Open-Source GPU Driver Updates Sent In For Linux 5.9 From Sienna Cichlid To Rocket Lake

Written by Michael Larabel in Linux Kernel on 6 August 2020 at 03:31 PM EDT. 2 Comments
LINUX KERNEL
The Direct Rendering Manager (DRM) driver updates were sent in today for the Linux 5.9 kernel merge window. There are some big additions particularly with AMD Sienna Cichlid and Navy Flounder landing as Navi 2 parts but also a lot of other changes in tow.

There is a fair amount of new hardware enablement on the graphics/display side with Linux 5.9:

- Initial support for Navi 2 Sienna Cichlid and Navy Flounder Radeon GPUs. These Navi 2 parts are expected to be announced later this year while the kernel patches don't reveal many juicy details. Besides needing Linux 5.9+, you will also need at least Mesa 20.2 and LLVM 11.0 for this open-source driver support.

- On the Intel side there is graphics support for next-gen Rocket Lake. With Rocket Lake being based on Gen12/Xe Graphics, the changes aren't all that much, but it's there and ready to go ahead of Intel's expected launch of Rocket Lake in 2021.

- Intel also has early enablement work on their DG1 discrete graphics card. DG1 is also based on Gen12/Xe and this discrete GPU support is still maturing but the early pieces are in Linux 5.9.
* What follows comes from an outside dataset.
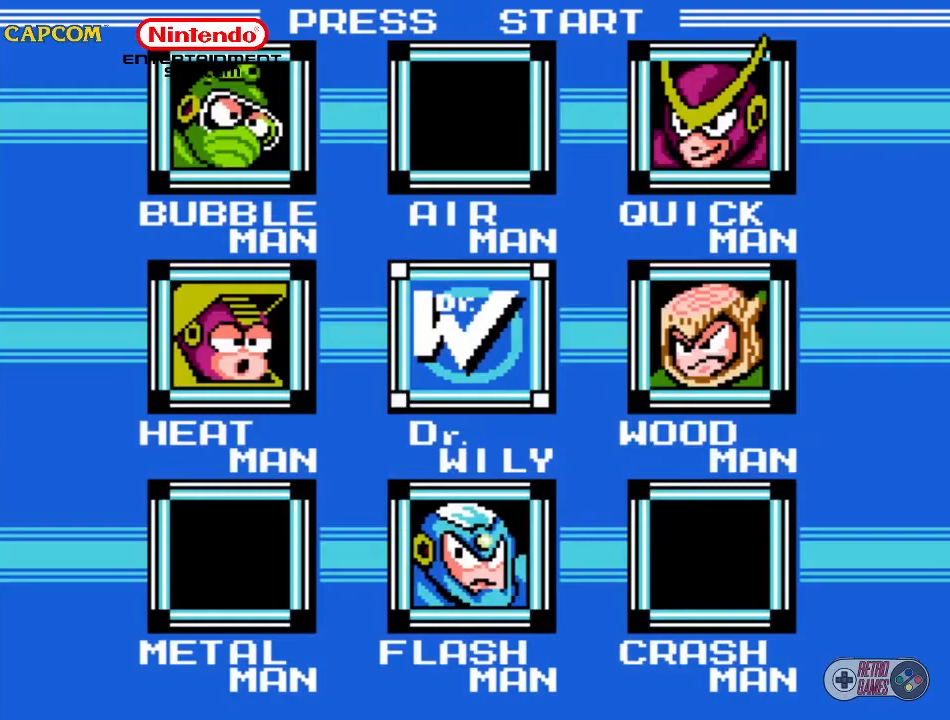
{"buttons": [], "events": []}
- The Xilinx ZynqMP DisplayPort driver has finally been merged... Patches for that had been floating around since 2018. This driver provides DisplayPort functionality for the IP running in programmable FPGA fabric.

Among the other open-source graphics/display feature changes for Linux 5.9 include:

- GCN 1.0 "Southern Islands" hardware opting to use the AMDGPU kernel driver now have working UVD video decode support.

- AMDGPU also now supports run-time power management for Vega 10 hardware supporting BACO (Bus Active, Chip Off).

- On the open-source NVIDIA (Nouveau) side there is CRC support written using NVIDIA's published documentation. But aside from that the other Nouveau activity is just preparing for future changes.

- The Qualcomm MSM DRM driver continues bringing up Adreno 640 / Adreno 650 support.

- Exposure of VRR/Adaptive-Sync information via DebugFS.

- Various improvements to DRM core as well as TTM memory management. The various smaller DRM drivers have also seen work like frame-buffer compression for the Meson driver and IOMMU support for the Allwinner Sun4i driver.

The full list of DRM feature patches for the Linux 5.9 merge window can be found via the pull request sent in by Red Hat's David Airlie.